Para poner un mínimo de claridad intelectual y honestidad política en esta cuestión tan maltratada no viene mal recordar las enseñanzas de Emile Durkheim, quien también vivió a fines del siglo XIX en Europa un momento de cambio social acelerado e intenso en el que los vínculos sociales parecían amenazados por las nuevas realidades, un momento en el que la solidaridad social parecía tambalearse. Pues bien, Durkheim estableció luminosamente la diferencia entre dos tipos de solidaridad social: la mecánica, propia de las sociedades tradicionales donde la identidad de los individuos responde a una homogeneidad básica de sus roles y en donde la cohesión resulta precisamente de la semejanza entre ellos. Y la solidaridad orgánica, característica de sociedades modernas individualistas y complejas, basada necesariamente en la afirmación y potenciación de la conciencia individual. En estas sociedades, que son las nuestras, la solidaridad se funda en la fuerza de aquellas instituciones, libremente creadas y aceptadas por los ciudadanos, que imponen una equidad interpersonal fuerte en el reparto de derechos y deberes. Lo había anotado ya Tocqueville en 1831 al señalar que era la igualdad de condiciones la que convertía a los norteamericanos en un pueblo unido.

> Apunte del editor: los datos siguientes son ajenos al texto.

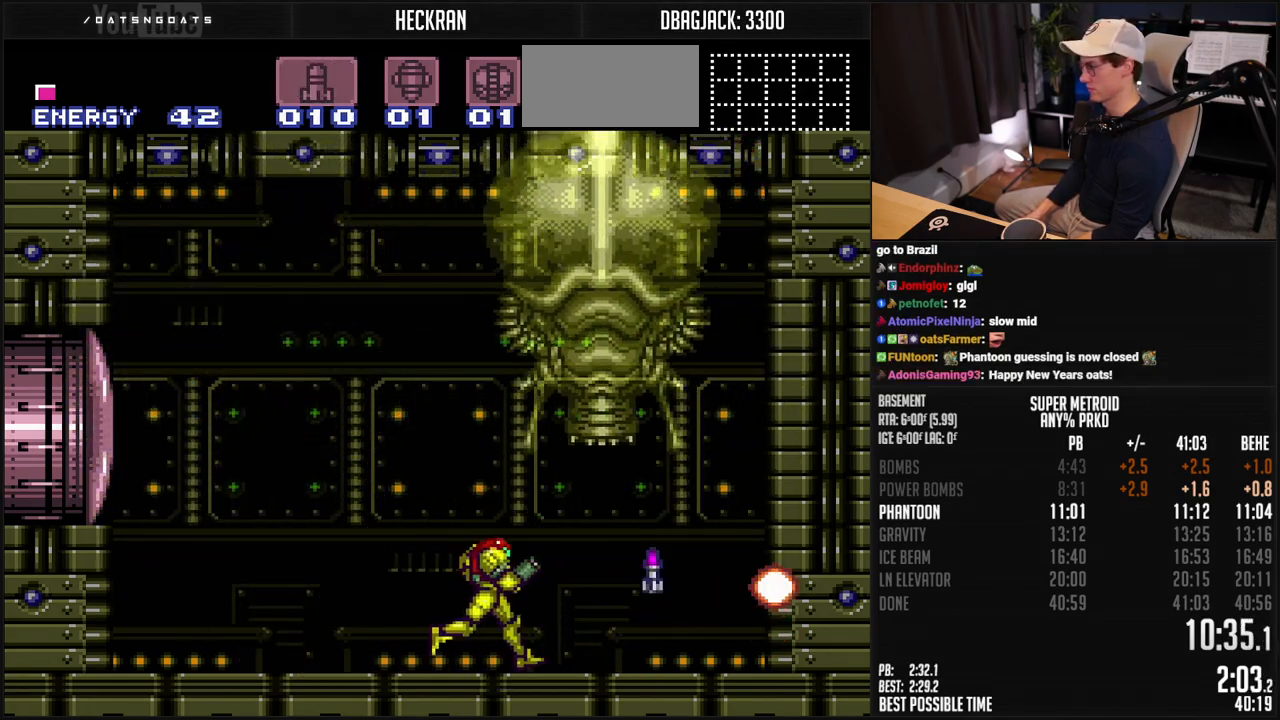
{"buttons": ["DPAD_LEFT"], "events": [[217, "DPAD_RIGHT", "up"], [284, "DPAD_LEFT", "down"], [334, "B", "up"], [351, "DPAD_LEFT", "up"], [451, "DPAD_LEFT", "down"]]}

Los estudios empíricos han demostrado que el grado de solidaridad cohesiva en las sociedades europeas correlaciona con el grado respectivo de igualdad/desigualdad social y económica que exista en ellas. Las personas que pierden su autoestima al verse excluidas o maltratadas en el reparto de oportunidades vigente en su sociedad no desarrollan grado alguno de interés por ella y su conservación. Por eso, a más desigualdad menos cohesión. En cambio, la cohesión social en una sociedad moderna no guarda apenas relación con factores mecánicos o ‘naturales’ derivados de la cultura, la etnia, la religión o la lengua, salvo cuando éstos ocultan una desigualdad subyacente de oportunidades. O cuando se atizan interesadamente esos factores para poder explicar determinadas políticas. El problema no lo es tanto el modelo teórico de inserción del inmigrante (multiculturalista, interculturalista, ‘melting pot’ y demás), sino el garantizarle una efectiva igualdad como ciudadano en el terreno de los derechos, al tiempo que convencerle del valor positivo del sistema político y social que hace posibles esos derechos. Sabiendo que ambos aspectos se retroalimentan mutuamente: pues difícilmente el inmigrante valorará como algo positivo nuestro sistema mientras esté excluido de su pleno disfrute.
Vivimos tiempos de obsesión por la identidad, la pertenencia y los marcos culturales. Quizás nos sería más útil preocuparnos por la justicia y la ciudadanía: es intelectualmente más sencillo y prácticamente más eficaz. Aunque exhiba las vergüenzas de cada sociedad.